Saat ini, Tiongkok merupakan ekonomi terbesar kedua di dunia berdasarkan nilai nominal, dengan produk domestik bruto (PDB) yang mendekati 19,4 triliun dolar AS (2025). Negara ini dijuluki "pabrik dunia" karena menguasai sekitar 28% produksi industri global, sekaligus menjadi eksportir mobil listrik terbesar di dunia. Kota-kota seperti Shenzhen pun telah bertransformasi menjadi pusat teknologi global yang menaungi markas perusahaan-perusahaan besar seperti Huawei, Tencent, dan BYD.

Iklim

Iklim Tiongkok sangat bervariasi: mulai dari iklim subarktik yang dingin membeku di utara, iklim tropis lembap di selatan, iklim muson sedang di wilayah tengah dan timur, hingga iklim gurun kontinental yang kering di wilayah Xinjiang di barat, serta iklim pegunungan yang dingin sepanjang tahun di dataran tinggi Tibet.

Masyarakat dan Budaya

Tiongkok dihuni oleh lebih dari 1,4 miliar jiwa. Bahasa resminya adalah bahasa Mandarin, di samping puluhan dialek dan bahasa daerah lainnya.

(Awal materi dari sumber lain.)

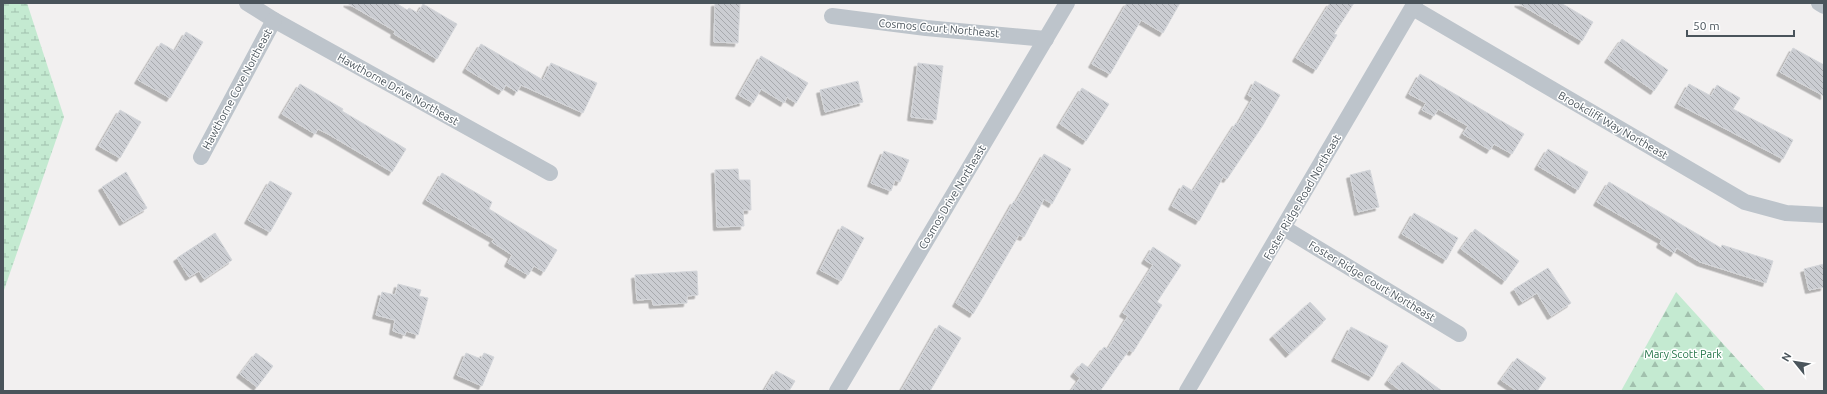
<svg xmlns="http://www.w3.org/2000/svg" width="1827" height="394" font-family="Ubuntu,sans-serif">
	<style>
		.forest { fill: url(#forest-firs) }
		.wetland { fill: url(#wetland-marsh) }
		.building { fill: url(#building-back-hatch); stroke: #d4d6da; filter: url(#shadow) }
		.lines { fill: none; stroke-linecap: round; stroke-linejoin: round }
		.street { stroke: #bdc4cb; stroke-width: 16 }
		.labels { text-anchor: middle; stroke-width: 3; stroke-linejoin: round; paint-order: stroke }
		.street-label { font-size: 11px; fill: #4a545b; stroke: #fff }
		.park-label { font-size: 11px; fill: #237448; stroke: #fff }
	</style>
	<defs>
		<pattern id="forest-firs" width="22" height="20" patternUnits="userSpaceOnUse"><rect width="22" height="20" fill="#c4ead1"/><path d="M5 1l3.5 6h-7zM16 11l3.5 6h-7z" fill="#a1c0ad"/></pattern>
		<pattern id="wetland-marsh" width="20" height="14" patternUnits="userSpaceOnUse"><rect width="20" height="14" fill="#c4ead1"/><path d="M1 5h8M5 5V1M11 12h8M15 12V8" fill="none" stroke="#a1c0ad"/></pattern>
		<pattern id="building-back-hatch" width="6" height="6" patternUnits="userSpaceOnUse"><rect width="6" height="6" fill="#cbcdd2"/><path d="M-1 5l2 2M0 0l6 6M5-1l2 2" fill="none" stroke="#a7a9ad"/></pattern>
		<filter id="shadow"><feDropShadow dx="-3.5" dy="3.5" stdDeviation="0" flood-color="#0004"/></filter>
	</defs>
	<rect width="100%" height="100%" fill="#f2f0f0"/>
	<path class="forest" d="M1676,292L1766,391H1621Z"/>
	<path class="wetland" d="M3,3H27L64,117L3,293Z"/>
	<g class="building">
		<path d="M347,3H396L407,10L409,8L418,13L423,4L457,24L437,59L394,34L395,31Z"/>
		<path d="M715,3H740L738,43L714,42Z"/>
		<path d="M1127,3H1180L1163,33L1141,20L1110,74L1092,64Z"/>
		<path d="M1330,3H1354L1334,34L1337,35L1316,70L1296,58Z"/>
		<path d="M1518,3H1561L1593,22L1582,41Z"/>
		<path d="M186,32L203,42L170,98L138,80L161,43L175,51Z"/>
		<path d="M1622,39L1668,70L1654,91L1608,59Z"/>
		<path d="M481,44L543,80L551,63L597,83L583,113L521,85L517,92L506,85L502,91L466,69Z"/>
		<path d="M1793,48L1824,65V96L1780,72Z"/>
		<path d="M761,56L808,83L796,103L787,97L784,103L761,89L753,103L739,95Z"/>
		<path d="M918,63L943,66L936,120L911,117Z"/>
		<path d="M1420,74L1524,134L1512,154L1494,144L1490,150L1463,134L1468,126L1438,109L1434,116L1422,110L1426,103L1409,94Z"/>
		<path d="M858,81L863,102L825,112L820,90Z"/>
		<path d="M1255,81L1280,95L1263,125L1227,179L1223,177L1199,221L1172,206L1183,185L1193,191L1236,123L1238,124L1253,98L1248,95Z"/>
		<path d="M300,84L343,109L342,111L406,149L392,172L328,134L318,129L315,134L282,114Z"/>
		<path d="M1689,84L1711,96L1717,85L1740,98L1733,109L1793,140L1783,159L1678,104Z"/>
		<path d="M1082,88L1109,104L1086,141L1060,124Z"/>
		<path d="M120,110L141,122L120,158L99,146Z"/>
		<path d="M1548,149L1588,172L1578,190L1538,166Z"/>
		<path d="M884,151L909,160L900,182L895,180L891,191L871,183Z"/>
		<path d="M1044,154L1071,169L1052,204L1044,199L1024,237L1019,235L973,314L956,303L1014,201L1016,202Z"/>
		<path d="M738,169L739,180H750L751,210H743L744,226L717,227L715,170Z"/>
		<path d="M1370,170L1379,207L1358,212L1350,175Z"/>
		<path d="M126,172L147,208L123,222L102,187Z"/>
		<path d="M442,173L492,202L489,209L557,250L544,272L534,266L528,275L508,263L512,255L492,242L494,239L426,200Z"/>
		<path d="M270,181L292,193L270,232L248,220Z"/>
		<path d="M1609,182L1721,248L1722,245L1773,261L1766,283L1700,262L1677,248L1674,253L1660,244L1662,240L1597,202Z"/>
		<path d="M1414,213L1458,238L1446,260L1402,234Z"/>
		<path d="M842,226L864,238L841,281L820,270Z"/>
		<path d="M1475,229L1519,261L1505,281L1461,249Z"/>
		<path d="M215,233L232,260L204,279L199,271L189,277L177,258Z"/>
		<path d="M1153,247L1181,265L1157,302L1162,305L1133,352L1129,350L1100,391H1071L1080,378L1074,373L1082,363L1089,368L1104,347L1108,349L1128,316L1123,313L1153,265L1145,260Z"/>
		<path d="M1824,264V287L1809,290L1804,269Z"/>
		<path d="M1548,268L1571,303L1551,316L1537,293L1522,302L1514,289Z"/>
		<path d="M697,271L698,295L687,296V303L653,305L652,299L637,300L635,275Z"/>
		<path d="M398,284L421,290L419,296L428,298L418,335L406,331L405,335L393,331L395,320L376,315L382,292L395,295Z"/>
		<path d="M1310,302L1326,319L1289,354L1273,336Z"/>
		<path d="M939,325L961,338L930,391H901Z"/>
		<path d="M1351,327L1388,346L1372,377L1335,358Z"/>
		<path d="M256,353L273,366L257,387L240,374Z"/>
		<path d="M466,353L481,359L484,353L494,357L482,386L457,375Z"/>
		<path d="M1517,358L1546,378L1537,391H1517L1501,380Z"/>
		<path d="M1402,362L1442,391H1401L1388,381Z"/>
		<path d="M776,371L795,381L789,391H764Z"/>
	</g>
	<g class="lines">
		<g class="street">
			<path d="M247,3L274,20L550,173"/>
			<path d="M1819,3L1824,6"/>
			<path d="M1413,8L1745,202L1786,213L1824,215"/>
			<path d="M832,16L926,28L1046,39"/>
			<path d="M201,157L274,20"/>
			<path d="M1284,228L1459,334"/>
			<path d="M837,391L1067,3"/>
			<path d="M1187,391L1415,3"/>
		</g>
	</g>
	<g class="labels">
		<g class="street-label">
			<text transform="translate(939 28) rotate(5)" y="4">Cosmos Court Northeast</text>
			<text transform="translate(237 89) rotate(-62)" y="4">Hawthorne Cove Northeast</text>
			<text transform="translate(398 89) rotate(29)" y="4">Hawthorne Drive Northeast</text>
			<text transform="translate(1613 125) rotate(30)" y="4">Brookcliff Way Northeast</text>
			<text transform="translate(952 197) rotate(-59)" y="4">Cosmos Drive Northeast</text>
			<text transform="translate(1302 197) rotate(-60)" y="4">Foster Ridge Road Northeast</text>
			<text transform="translate(1372 281) rotate(31)" y="4">Foster Ridge Court Northeast</text>
		</g>
		<g class="park-label">
			<text x="1683" y="358">Mary Scott Park</text>
		</g>
	</g>
	<rect width="1827" height="394" fill="none" stroke="#4a545b" stroke-width="8"/>
	<g transform="translate(1795 362) rotate(300)" stroke="#ffffff" stroke-width="3" paint-order="stroke">
	<path d="M0-3L7 15L0 10L-7 15Z" fill="#4a545b"/>
	<text y="-6" font-size="11" font-weight="bold" text-anchor="middle" fill="#4a545b">N</text>
	</g>
	<path d="M1687 30v6h107v-6" fill="none" stroke="#4a545b" stroke-width="2"/>
	<text x="1693" y="30" font-size="12" fill="#4a545b" stroke="#ffffff" stroke-width="3" paint-order="stroke">50 m</text>
</svg>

Yang mungkin belum banyak diketahui oleh para pelancong, Tiongkok adalah rumah bagi komunitas Muslim yang telah berakar lama, dengan jumlah penduduk diperkirakan lebih dari 20 juta jiwa, sebagian besar berasal dari etnis Hui yang tersebar di seluruh negeri, dan etnis Uighur yang berakar dari suku Turkik dan terkonsentrasi terutama di wilayah Xinjiang. Menurut catatan tradisional, masuknya Islam ke Tiongkok bermula pada era Dinasti Tang, pertengahan abad ke-7 Masehi, ketika Sa'd bin Abi Waqqash tiba melalui pelabuhan Guangzhou lalu melanjutkan perjalanan ke Chang'an (kini Xi'an), titik akhir Jalur Sutra darat. Hingga kini, Xi'an dan Guangzhou masih menyimpan jejak-jejak yang menjadi saksi sejarah panjang tersebut.

Mengapa Berkunjung ke Tiongkok?

  • Tembok Besar Tiongkok: membentang sepanjang lebih dari 21.000 kilometer, dan telah masuk dalam Daftar Warisan Dunia UNESCO sejak tahun 1987.
  • Kota Terlarang: istana kekaisaran di Beijing yang dibangun antara tahun 1406 hingga 1420.
  • Kota-kota modern yang megah: mulai dari lanskap futuristik Shanghai hingga pusat teknologi Shenzhen.
  • Kereta cepat: jaringan kereta cepat terbesar di dunia dengan panjang lebih dari 50.000 kilometer.
  • Destinasi lain yang sayang dilewatkan: Pasukan Terakota Xi'an, Pegunungan Zhangjiajie, serta Sungai Li di tengah perbukitan Guilin.